With the loss of the Cross, the Crusaders became vengeful. They believed their only chance for victory lay in slaying Saladin. King Guy personally led a charge of the knights toward Saladin’s supposed position. The armored horseman thundered forward, ripping into the Saracen ranks. The lines buckled, and for a while no one was certain whether they would hold. But Saladin organized a counterattack. It threw the Crusaders back. King Guy led another charge. Again the Saracen lines buckled, but a second counterattack threw the Crusaders back again.

Now it was the Saracen’s turn to go on the offensive. The knights drove off attack after attack as they retreated slowly in the direction of Guy’s red tent, around which he and 150 knights made the Crusaders’ last stand.

As the Saracens continued to attack, Saladin’s son al-Afdal remarked to his father that the battle was over. Saladin corrected him, saying that the battle would be over only when the king’s tent collapsed. Almost as soon as he uttered these words, the tent fell. Saladin dismounted and knelt to thank Allah for the victory.

There was no formal surrender. The Crusaders were too exhausted to continue fighting. Those still on horseback dismounted and sat on the ground, waiting to be taken prisoner.

Saladin had the three remaining Crusader leaders brought to his tent. He gave Guy and Gerard water to drink, but stopped Guy from passing the cup to Reynald. (Saladin would have had to spare Reynald’s life if he gave him a drink while he was a prisoner.) He asked Reynald to become a Moslem. When he refused, Saladin drew his scimitar and struck to behead him. Saladin’s bodyguard finished the work.

Saladin ordered the execution of the Templars, Hospitallers, and knights of less than noble birth who could not be ransomed. He kept Guy and Gerard alive to further his campaigns.

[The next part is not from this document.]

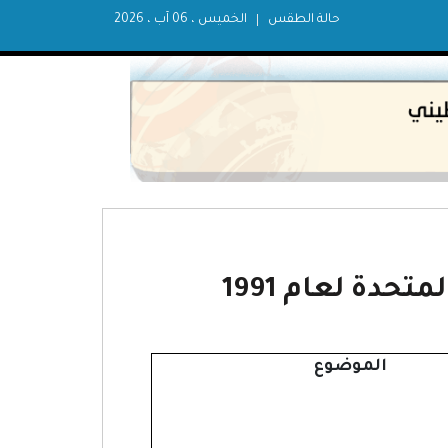
حالة الطقس
الخميس ، 06 آب ، 2026
حدة لعام 1991
الموضوع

Raymond Seeks To Defend Tyre

The battle of the Horns of Hattin was the decisive struggle of the campaign. Raymond and others with him tried to organize the defense of Tyre by offering generous grants to Pisans and Genovese in the town. Then he continued north to Tripoli, where he died a few weeks later. (His critics claimed he died of shame for abandoning the army at Hattin.)

Saladin offered Guy and Gerard their freedom if they could persuade the Crusaders to surrender. The Templars had a policy of not ransoming captured knights, but Gerard interpreted this to refer to money. Despite the efforts of the two, the defenders of Ascalon refused to surrender. Saladin had to besiege it for a month before it fell.

Shortly after the Saracens arrived at Jerusalem, Balian arrived under a flag of truce to evacuate his wife. Once inside the town, the people demanded Balian command the defenses. He discussed it with Saladin who agreed it was his duty to do so. With no knights in the town he created 50 knights by knighting the sons of knights and merchants.

Balian knew the city could not withstand an attack. He finally negotiated the surrender of the city by warning Saladin that if he attacked, the people might destroy the Islamic holy site of the Dome of the Rock.

The only city that remained in Crusader hands was the coastal city of Tyre. Conrad of Monteferrat took command of the defenses in July. Saladin released Guy and Gerard to create conflict within the Crusader camp. Guy continued to try to regain his kingdom while Gerard was killed when he refused to withdraw with the rest of the army.

Thus Saladin conquered most of the Holy Land. But he enjoyed little peace. The fall of Jerusalem almost immediately instigated the Third Crusade to be led by Richard I (“The Lion-Hearted”) of England and Frederick Barbarossa. Saladin resisted until he died in 1193. Jerusalem remained under Moslem control until 1229.